1. A hybrid hardware/software packet filter comprising:

rule compiling means for assembling packet acceptance rules and creating a rule table, and outputting said rule table;

a configurable hardware circuit receiving said rule table and creating hardware circuits representing said rule table for applying said rule table to said packet and outputting a match bit vector indicating whether said packet matched a corresponding entry in said rule table;

linking means receiving said match bit vector for linking said match bit vector with said corresponding entry in said rule table and for directing said packet to a destination determined by said rule table.

2. The hybrid software/hardware packet filter as described in claim 1, wherein said configurable hardware circuit is mapped onto a Field Programmable Gate Array.

3. The hybrid software/hardware packet filter as described in claim 1, wherein said rule compiler means also outputs a Hardware Description Language entity definition.

4. The hybrid software/hardware packet filter as described in claim 3, wherein said Hardware Description Language Description entity definition comprises a Very High Speed Integrated Circuit Hardware Description Language Description.

5. The hybrid software/hardware packet filter as described in claim 3, wherein said Hardware Description Language Description entity definition comprises Verilog.

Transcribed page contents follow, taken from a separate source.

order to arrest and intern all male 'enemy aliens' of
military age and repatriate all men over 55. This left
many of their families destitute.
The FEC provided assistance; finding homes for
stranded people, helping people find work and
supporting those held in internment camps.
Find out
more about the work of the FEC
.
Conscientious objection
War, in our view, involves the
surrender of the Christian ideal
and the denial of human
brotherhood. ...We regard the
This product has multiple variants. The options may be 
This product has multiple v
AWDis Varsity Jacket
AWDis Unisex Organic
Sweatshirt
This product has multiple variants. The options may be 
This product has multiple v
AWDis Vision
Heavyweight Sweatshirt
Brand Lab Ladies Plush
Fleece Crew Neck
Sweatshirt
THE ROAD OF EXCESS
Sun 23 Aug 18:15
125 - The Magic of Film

6. The hybrid software/hardware packet filter as described in claim 1, wherein said destination includes logging or an alert being generated in the case of suspicious packets.

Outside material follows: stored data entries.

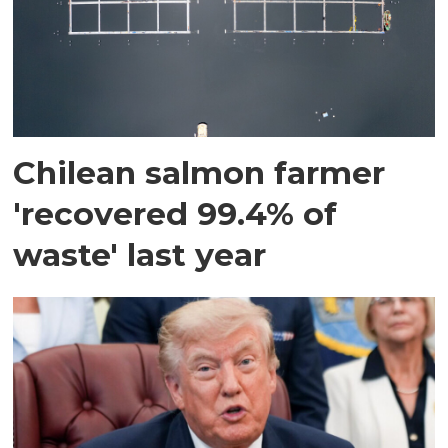
Chilean salmon farmer
'recovered 99.4% of
waste' last year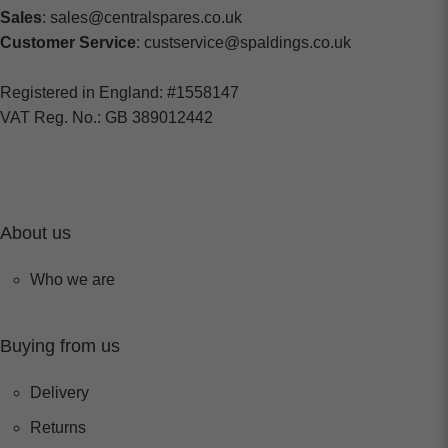
Sales
: sales@centralspares.co.uk
Customer Service
: custservice@spaldings.co.uk
Registered in England: #1558147
VAT Reg. No.: GB 389012442
About us
Who we are
Buying from us
Delivery
Returns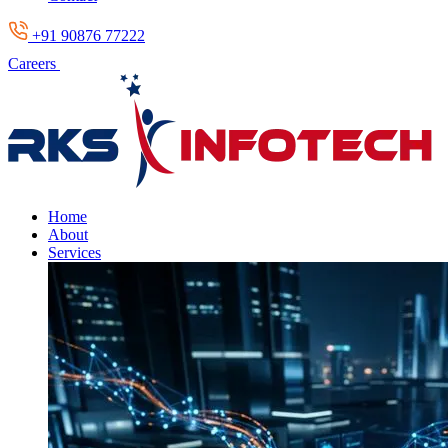
+91 90876 77222
Careers
Home
About
Services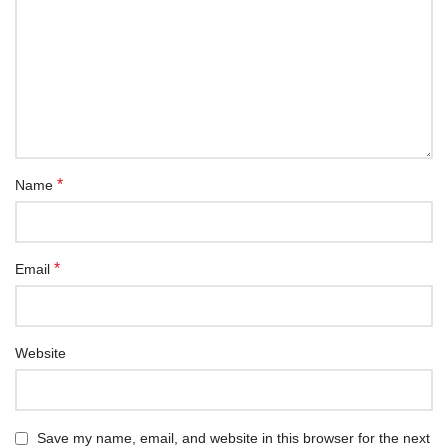
*
Name
*
Email
Website
Save my name, email, and website in this browser for the next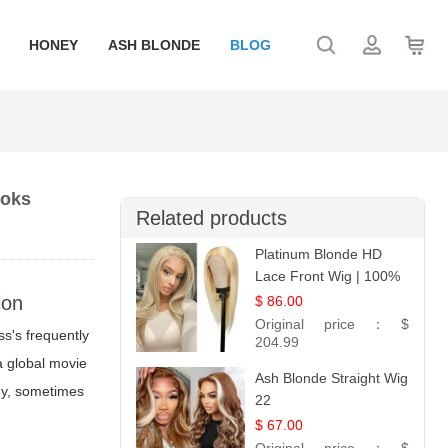
HONEY
ASH BLONDE
BLOG
ooks
Related products
Platinum Blonde HD
Lace Front Wig | 100%
Unprocessed Brazilian
ion
$ 86.00
Hair | UpScale #613
Original price：
$
ess's frequently
Straight
204.99
 a global movie
Ash Blonde Straight Wig
any, sometimes
22
$ 67.00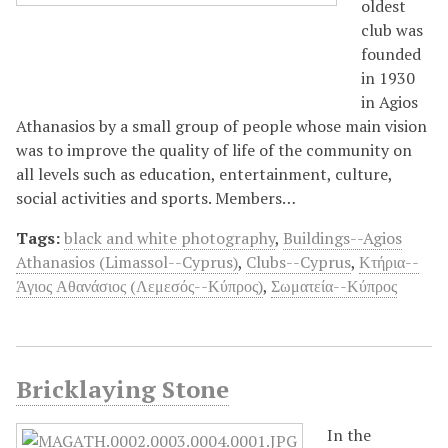
oldest
club was
founded
in 1930
in Agios
Athanasios by a small group of people whose main vision
was to improve the quality of life of the community on
all levels such as education, entertainment, culture,
social activities and sports. Members…
Tags:
black and white photography
,
Buildings--Agios
Athanasios (Limassol--Cyprus)
,
Clubs--Cyprus
,
Κτήρια--
Άγιος Αθανάσιος (Λεμεσός--Κύπρος)
,
Σωματεία--Κύπρος
Bricklaying Stone
In the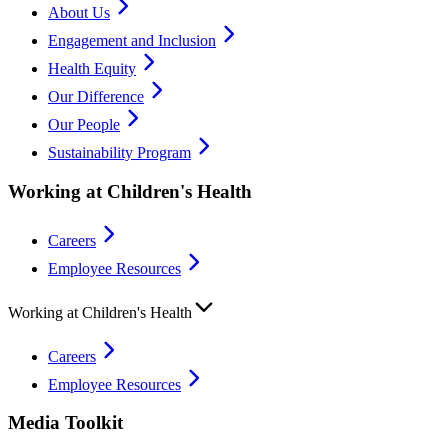
About Us
Engagement and Inclusion
Health Equity
Our Difference
Our People
Sustainability Program
Working at Children's Health
Careers
Employee Resources
Working at Children's Health
Careers
Employee Resources
Media Toolkit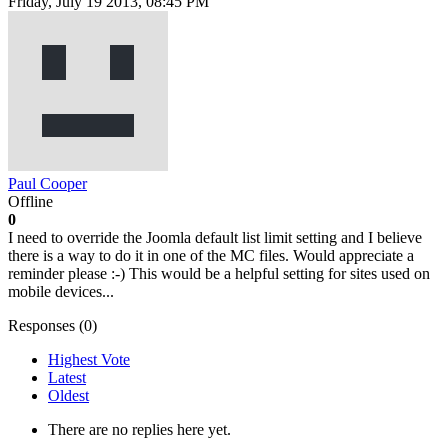
Friday, July 19 2013, 08:45 PM
Paul Cooper
Offline
0
I need to override the Joomla default list limit setting and I believe
there is a way to do it in one of the MC files. Would appreciate a
reminder please :-) This would be a helpful setting for sites used on
mobile devices...
Responses (
0
)
Highest Vote
Latest
Oldest
There are no replies here yet.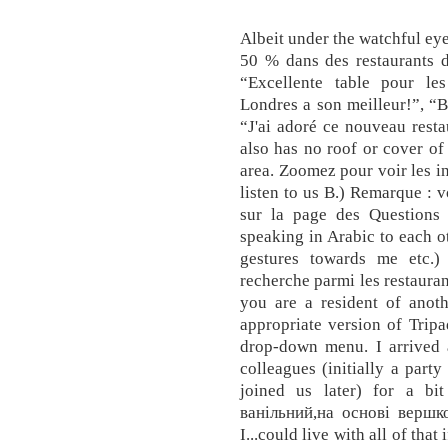
Albeit under the watchful eye
50 % dans des restaurants d
“Excellente table pour les
Londres a son meilleur!”, “Bo
“J'ai adoré ce nouveau restau
also has no roof or cover of
area. Zoomez pour voir les in
listen to us B.) Remarque : 
sur la page des Questions 
speaking in Arabic to each o
gestures towards me etc.) J
recherche parmi les restaura
you are a resident of anoth
appropriate version of Tripa
drop-down menu. I arrived
colleagues (initially a party
joined us later) for a b
ванільний,на основі вершк
I...could live with all of that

7. A method of filtering incoming packets comprising the steps of:

compiling a set of rules to be applied to incoming packets;

configuring hardware to create circuits representative of said set of rules;

comparing said incoming packets with said circuits representative of said set of rules;

outputting a single bit indicative of whether a packet is accepted or rejected;

linking said single bit with a rule table; and

directing said incoming packets to destinations determined by said rule table.

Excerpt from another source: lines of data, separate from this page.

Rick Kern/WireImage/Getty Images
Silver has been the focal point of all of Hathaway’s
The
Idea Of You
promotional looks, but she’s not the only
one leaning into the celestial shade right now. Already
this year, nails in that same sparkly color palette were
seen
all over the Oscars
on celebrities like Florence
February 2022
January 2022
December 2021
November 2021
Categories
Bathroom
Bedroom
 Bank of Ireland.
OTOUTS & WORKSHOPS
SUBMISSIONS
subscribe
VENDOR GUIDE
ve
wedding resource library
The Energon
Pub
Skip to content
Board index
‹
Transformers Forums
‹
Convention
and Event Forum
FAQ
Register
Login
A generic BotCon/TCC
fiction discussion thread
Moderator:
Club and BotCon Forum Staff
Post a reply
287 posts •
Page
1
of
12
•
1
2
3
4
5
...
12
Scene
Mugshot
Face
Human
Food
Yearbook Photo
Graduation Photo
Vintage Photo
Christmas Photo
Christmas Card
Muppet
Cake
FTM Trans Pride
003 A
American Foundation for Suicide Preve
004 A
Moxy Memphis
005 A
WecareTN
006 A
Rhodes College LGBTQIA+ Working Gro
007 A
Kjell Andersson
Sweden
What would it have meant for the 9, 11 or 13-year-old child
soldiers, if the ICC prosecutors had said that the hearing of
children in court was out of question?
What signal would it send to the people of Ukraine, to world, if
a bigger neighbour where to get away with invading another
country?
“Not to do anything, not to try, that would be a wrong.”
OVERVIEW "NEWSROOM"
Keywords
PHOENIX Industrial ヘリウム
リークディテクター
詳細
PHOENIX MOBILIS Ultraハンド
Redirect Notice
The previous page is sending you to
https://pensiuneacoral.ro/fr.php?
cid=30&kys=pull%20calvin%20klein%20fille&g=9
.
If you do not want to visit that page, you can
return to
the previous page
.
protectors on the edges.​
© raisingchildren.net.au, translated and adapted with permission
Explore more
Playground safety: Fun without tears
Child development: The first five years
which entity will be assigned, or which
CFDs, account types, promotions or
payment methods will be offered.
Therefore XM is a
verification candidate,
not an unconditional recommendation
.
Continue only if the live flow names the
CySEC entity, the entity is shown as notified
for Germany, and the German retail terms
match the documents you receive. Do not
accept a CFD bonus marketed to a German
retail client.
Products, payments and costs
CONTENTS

8. The method as described in claim 7, wherein said step of configuring hardware includes a VDHL entity definition.

9. The method as described in claim 7, wherein said directing step includes directing said incoming packets to destinations where suspicious packets are logged.

10. The method as described in claim 7, wherein said directing step includes directing said incoming packets to destinations where suspicious packets cause an alert of some type to be generated.